Beckler v. Beckler

114 S.W.2d 618 | Tex. App. | 1938

R. B. Beckler prosecutes this appeal from an order of the judge of the district court of Ector county directing the issuance of "a temporary restraining order operating until and pending final judgment and decree," by which appellant was, at the instance of Anna Beckler, restrained from selling, conveying, disposing of, or in any way incumbering the community property of the parties. The appellee brought her suit for divorce against appellant by petition filed December 4, 1937, in which she prayed for total divorce, alimony pendente lite, attorneys' fees, and an order restraining defendant from disposing of the community property owned by plaintiff and defendant. The Judge, in chambers, granted a temporary restraining order and set the hearing of the cause for December 6, 1937, at which time he granted the temporary injunction hereinbefore described. In his fiat he did not require that plaintiff give bond as a condition precedent to the issuance of the writ of injunction. Subsequently, on January 8, 1938, the district judge amended his original order by an entry upon the minutes requiring plaintiff to give bond in the sum of $500. The transcript herein was tendered for filing January 17, 1938, more than 20 days subsequent to the original order, but within 20 days of the amendment requiring the giving of bond. Upon the face of the record the clerk declined to file the transcript until this court granted appellant's motion showing the facts to be as hereinbefore stated.

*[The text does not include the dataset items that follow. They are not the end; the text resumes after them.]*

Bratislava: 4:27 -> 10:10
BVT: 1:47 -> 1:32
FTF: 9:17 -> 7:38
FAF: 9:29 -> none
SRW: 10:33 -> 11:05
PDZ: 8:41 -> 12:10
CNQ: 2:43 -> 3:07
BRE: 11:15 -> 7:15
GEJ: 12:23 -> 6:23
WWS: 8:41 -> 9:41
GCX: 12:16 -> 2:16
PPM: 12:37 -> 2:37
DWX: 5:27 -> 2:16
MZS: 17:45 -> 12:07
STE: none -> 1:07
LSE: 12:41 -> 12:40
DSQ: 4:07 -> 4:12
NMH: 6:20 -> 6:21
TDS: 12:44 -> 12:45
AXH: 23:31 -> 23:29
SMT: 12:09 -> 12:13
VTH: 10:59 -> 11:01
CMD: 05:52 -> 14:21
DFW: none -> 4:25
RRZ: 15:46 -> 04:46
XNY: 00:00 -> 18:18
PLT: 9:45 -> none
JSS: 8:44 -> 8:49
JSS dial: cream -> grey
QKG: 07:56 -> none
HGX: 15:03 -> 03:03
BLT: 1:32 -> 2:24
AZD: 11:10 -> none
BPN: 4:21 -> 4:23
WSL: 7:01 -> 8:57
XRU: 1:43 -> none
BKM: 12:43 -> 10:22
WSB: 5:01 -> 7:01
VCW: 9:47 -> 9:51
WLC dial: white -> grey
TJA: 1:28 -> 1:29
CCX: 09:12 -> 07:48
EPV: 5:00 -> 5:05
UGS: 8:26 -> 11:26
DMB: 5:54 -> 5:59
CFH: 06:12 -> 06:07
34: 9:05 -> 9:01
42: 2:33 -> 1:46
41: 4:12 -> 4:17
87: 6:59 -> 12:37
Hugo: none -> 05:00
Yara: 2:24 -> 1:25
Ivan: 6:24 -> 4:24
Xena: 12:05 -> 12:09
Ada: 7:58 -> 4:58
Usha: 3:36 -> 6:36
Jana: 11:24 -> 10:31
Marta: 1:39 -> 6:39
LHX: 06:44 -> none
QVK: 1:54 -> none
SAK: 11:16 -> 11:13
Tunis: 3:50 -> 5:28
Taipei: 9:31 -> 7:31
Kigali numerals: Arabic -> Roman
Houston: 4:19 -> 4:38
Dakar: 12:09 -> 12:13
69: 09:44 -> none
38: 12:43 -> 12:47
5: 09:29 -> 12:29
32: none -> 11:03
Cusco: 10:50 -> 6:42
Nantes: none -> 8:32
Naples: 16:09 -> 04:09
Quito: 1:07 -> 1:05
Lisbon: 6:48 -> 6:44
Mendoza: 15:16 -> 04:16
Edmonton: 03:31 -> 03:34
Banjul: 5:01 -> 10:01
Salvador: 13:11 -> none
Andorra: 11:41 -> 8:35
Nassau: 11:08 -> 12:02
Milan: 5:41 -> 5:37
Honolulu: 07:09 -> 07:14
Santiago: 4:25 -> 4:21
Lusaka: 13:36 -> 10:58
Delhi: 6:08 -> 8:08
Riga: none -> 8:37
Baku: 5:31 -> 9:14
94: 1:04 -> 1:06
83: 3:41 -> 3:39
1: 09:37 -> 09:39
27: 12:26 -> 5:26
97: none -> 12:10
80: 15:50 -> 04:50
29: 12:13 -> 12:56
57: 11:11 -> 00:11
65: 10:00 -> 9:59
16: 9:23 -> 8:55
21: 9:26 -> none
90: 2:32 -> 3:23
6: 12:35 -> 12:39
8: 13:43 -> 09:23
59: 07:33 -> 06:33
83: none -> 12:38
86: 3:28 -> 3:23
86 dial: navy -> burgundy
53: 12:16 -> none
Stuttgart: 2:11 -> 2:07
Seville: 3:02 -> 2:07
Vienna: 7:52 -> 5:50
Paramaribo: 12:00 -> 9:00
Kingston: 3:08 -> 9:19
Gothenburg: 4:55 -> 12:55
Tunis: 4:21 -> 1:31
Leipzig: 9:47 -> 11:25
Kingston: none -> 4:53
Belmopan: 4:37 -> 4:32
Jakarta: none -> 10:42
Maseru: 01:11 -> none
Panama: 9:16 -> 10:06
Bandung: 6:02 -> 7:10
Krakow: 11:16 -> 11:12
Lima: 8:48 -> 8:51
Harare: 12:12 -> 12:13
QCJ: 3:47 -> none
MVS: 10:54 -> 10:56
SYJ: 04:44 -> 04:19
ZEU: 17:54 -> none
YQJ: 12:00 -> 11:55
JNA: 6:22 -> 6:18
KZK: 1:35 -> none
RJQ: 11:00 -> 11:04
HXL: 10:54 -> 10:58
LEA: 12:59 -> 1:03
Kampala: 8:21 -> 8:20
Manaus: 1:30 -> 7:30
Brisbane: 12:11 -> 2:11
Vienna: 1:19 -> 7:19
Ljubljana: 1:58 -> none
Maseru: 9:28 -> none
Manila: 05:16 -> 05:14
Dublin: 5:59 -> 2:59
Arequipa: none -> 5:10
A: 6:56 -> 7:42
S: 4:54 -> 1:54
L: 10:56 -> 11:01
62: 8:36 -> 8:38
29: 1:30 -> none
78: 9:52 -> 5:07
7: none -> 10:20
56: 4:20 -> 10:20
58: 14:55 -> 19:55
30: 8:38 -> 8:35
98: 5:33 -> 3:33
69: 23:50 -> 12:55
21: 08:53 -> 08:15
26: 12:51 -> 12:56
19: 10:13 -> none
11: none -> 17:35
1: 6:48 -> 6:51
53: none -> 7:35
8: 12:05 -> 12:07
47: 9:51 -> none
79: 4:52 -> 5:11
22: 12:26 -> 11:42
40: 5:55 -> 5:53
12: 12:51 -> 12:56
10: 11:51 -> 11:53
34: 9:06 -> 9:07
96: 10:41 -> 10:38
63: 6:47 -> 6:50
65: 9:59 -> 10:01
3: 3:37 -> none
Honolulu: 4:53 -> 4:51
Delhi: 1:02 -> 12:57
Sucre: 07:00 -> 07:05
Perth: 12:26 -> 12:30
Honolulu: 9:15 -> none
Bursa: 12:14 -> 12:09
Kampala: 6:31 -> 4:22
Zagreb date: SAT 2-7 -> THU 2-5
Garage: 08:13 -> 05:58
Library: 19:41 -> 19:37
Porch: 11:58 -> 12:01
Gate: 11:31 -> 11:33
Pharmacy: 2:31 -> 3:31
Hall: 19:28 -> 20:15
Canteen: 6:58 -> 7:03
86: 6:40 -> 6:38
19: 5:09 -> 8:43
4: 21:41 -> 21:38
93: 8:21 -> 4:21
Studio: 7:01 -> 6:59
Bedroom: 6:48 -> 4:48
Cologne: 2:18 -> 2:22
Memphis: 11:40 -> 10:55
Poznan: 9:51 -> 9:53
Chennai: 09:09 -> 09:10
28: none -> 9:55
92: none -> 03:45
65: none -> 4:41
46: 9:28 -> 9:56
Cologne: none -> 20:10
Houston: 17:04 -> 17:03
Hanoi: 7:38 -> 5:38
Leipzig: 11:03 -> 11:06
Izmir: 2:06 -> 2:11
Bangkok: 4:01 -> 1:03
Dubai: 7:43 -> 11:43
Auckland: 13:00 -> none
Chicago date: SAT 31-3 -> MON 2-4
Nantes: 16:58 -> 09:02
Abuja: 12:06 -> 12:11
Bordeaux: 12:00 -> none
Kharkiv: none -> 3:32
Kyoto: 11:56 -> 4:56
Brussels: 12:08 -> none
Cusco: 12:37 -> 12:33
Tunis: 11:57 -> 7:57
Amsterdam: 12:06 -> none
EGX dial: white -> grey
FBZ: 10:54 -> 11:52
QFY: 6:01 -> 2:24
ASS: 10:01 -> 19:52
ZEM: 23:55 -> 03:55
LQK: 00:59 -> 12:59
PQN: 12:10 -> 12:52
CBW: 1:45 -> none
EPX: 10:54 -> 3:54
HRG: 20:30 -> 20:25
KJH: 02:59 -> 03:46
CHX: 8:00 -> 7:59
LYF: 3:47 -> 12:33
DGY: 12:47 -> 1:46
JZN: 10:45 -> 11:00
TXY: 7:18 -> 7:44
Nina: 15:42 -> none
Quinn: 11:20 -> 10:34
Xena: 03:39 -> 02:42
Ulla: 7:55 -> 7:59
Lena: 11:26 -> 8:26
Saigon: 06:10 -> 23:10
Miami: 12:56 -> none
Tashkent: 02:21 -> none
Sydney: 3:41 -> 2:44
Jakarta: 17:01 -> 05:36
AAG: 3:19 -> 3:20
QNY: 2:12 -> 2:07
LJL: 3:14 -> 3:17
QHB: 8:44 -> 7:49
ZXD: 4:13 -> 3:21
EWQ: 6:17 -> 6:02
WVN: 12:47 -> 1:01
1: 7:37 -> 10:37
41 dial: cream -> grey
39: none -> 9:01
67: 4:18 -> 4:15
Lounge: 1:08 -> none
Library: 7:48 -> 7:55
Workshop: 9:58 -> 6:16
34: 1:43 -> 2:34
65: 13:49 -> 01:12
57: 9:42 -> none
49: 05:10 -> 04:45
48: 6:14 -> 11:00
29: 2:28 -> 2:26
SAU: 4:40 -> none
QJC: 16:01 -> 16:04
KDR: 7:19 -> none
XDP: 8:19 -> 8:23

Appellee moves to dismiss the appeal upon two grounds: (1) That the order is not appealable; (2) that the transcript was filed more than 20 days after the entry of the order granting the temporary injunction, and, therefore, was not in compliance with article 4662, Revised Civil Statutes.

Appellant assigned as error (1) issuance of the temporary writ without exacting the bond required by article 4649, Revised Civil Statutes, and cites Ex parte Coward, 110 Tex. 587, 222 S.W. 531; (2) amending the order of January 8, 1938, in the manner described.

The motion to dismiss the appeal must be sustained. While the order as originally written was void, and while the judge had power to amend the same in vacation (Alpha Petroleum Co. v. Terrell, 122 Tex. 257,59 S.W.2d 364, 372), this order as amended constituted an interlocutory order of the judge (not a judgment of the court), was made in vacation, and was not appealable. The right to appeal from an interlocutory order must depend upon the statute conferring such right. Pittman v. Byars,100 Tex. 518, 101 S.W. 789; Bean v. Peurifoy, Tex. Civ. App. 74 S.W.2d 126; Dupree v. Davis, 116 Tex. 405, 292 S.W. 523; Dyer v. Dyer, Tex. Civ. App. 87 S.W.2d 489; Shultz v. Shultz, Tex. Civ. App. 28 S.W.2d 223. Our only statutory provision for an appeal from an order granting a temporary injunction is article 4662 of the Revised Civil Statutes. That article is a part of title 76, article 4642 et seq., and expressly limits the right of appeal to injunctions granted under any provision of "this title." Necessarily, in such a connection, "this title" means title 76. The provision conferring upon the wife the right to an injunction restraining the husband from disposing of real and personal estate during the pendency of a suit for divorce is article 4635, which is a part of title 75, article 4602, et seq., and, therefore, not affected by article 4662.